Spotify is releasing a voice assistant into its app and the result will be an example of voice and screens working together to make user journeys more streamlined.
Jane Manchun Wong, found this screenshot in the Spotify app that reads:
“Hey Spotify. If enabled, Spotify will listen for Hey Spotify when the app is open and on your screen.”
Spotify is working on “Hey Spotify” voice activation pic.twitter.com/PqZI01WZre
— Jane Manchun Wong (@wongmjane) March 4, 2020
This is where I see huge opportunities for almost every organisation that has any kind of internet or app presence: using voice to streamline customer journeys and make experiences frictionless.
When you’re playing a song in the Spotify app, to switch to a different playlist or a specific song requires quite a bit of clicking.
Your starting position is usually a screen showing the artist hero image and the play/pause button.
From here, you’d have to:
- minimise the currently playing track
- hit the search bar
- type a search (between 3 and, say, 15 taps, depending on who you’re searching for)
- browse the results (more swiping)
- tap a new playlist or track
That’s 5 screens and quite a lot of tapping and swiping.
The Spotify in-app voice assistant will eradicate all of that by letting you just say ‘Hey Spotify, play the Blackbyrds’.
Using voice to streamline a user journey
In this case, voice isn’t the whole deal like with Spotify on Alexa. Voice is simply filling a gap in order to streamline one part of a user journey. It’s just making one interaction simpler.
It’s the same application of voice that we see in TVs, on set top boxes like SkyQ, TiVo or Comcast.
Rather than using the remote to tap your way through the apps or randomly browse through a list hoping to find something interesting, you can say “Find me a funny film” and you’re half way there.
The user need is the same, the journey is also the same, but a chunk of it has been removed thanks to a VUI.
Following the footsteps of mobile
Although I don’t like to compare voice to mobile, there is a parallel here.
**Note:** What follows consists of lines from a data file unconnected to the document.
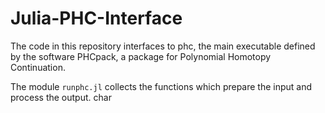 # Julia-PHC-Interface
The code in this repository interfaces to phc,
the main executable defined by the software PHCpack,
a package for Polynomial Homotopy Continuation.

The module `runphc.jl` collects the functions which
prepare the input and process the output.
char
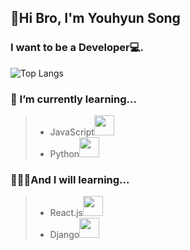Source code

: ## 👊Hi Bro, I'm Youhyun Song
### I want to be a Developer💻.

![Top Langs](https://github-readme-stats.vercel.app/api/top-langs/?username=songyouhyun&layout=compact)
**<h3> 🌱 I’m currently learning...</h3>**
> * JavaScript<img height="32px" src="https://cdn.worldvectorlogo.com/logos/javascript.svg">
> * Python<img height="32px" src="https://cdn.icon-icons.com/icons2/2107/PNG/512/file_type_python_icon_130221.png">

**<h3> 🙋🏻‍♂️And I will learning...</h3>**
> * React.js<img height="32px" src="https://cdn.auth0.com/blog/react-js/react.png">
> * Django<img height="32px" src="https://blog.kakaocdn.net/dn/cVaSOX/btqD9jVw36X/jHpIEqn2EAk7xdKMMmpEP0/img.png">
When mobile was in its infancy, before it was the main device for accessing the internet, before we built our internal triggers that now have us literally addicted to our devices, before we picked it up 100 times a day, right when that behaviour was being born, we were talking about ‘micro moments’.
People used to use their phone, not constantly throughout the entire day, but sparingly in certain moments: waiting for the train, sitting on a bus, maybe on the toilet, before a meeting.
And we wouldn’t spend 20 minutes at a time on it like we do now, we’d spend 2 or 3.
At that time, brands were clambering to make connections with users during those micro-moments.
Our usage of voice interfaces seem to be travelling the same way as our usage of mobile did, starting with micro moments. Little times throughout the day where a voice interaction makes sense makes a journey more efficient. Not to replace mobile, but to enhance it.
This is something to consider for brands and organisations, when thinking about your customer experience and your customer journey across your touch points, can voice play just a small role in helping the whole overall journey be simpler by filling in those little micro moments?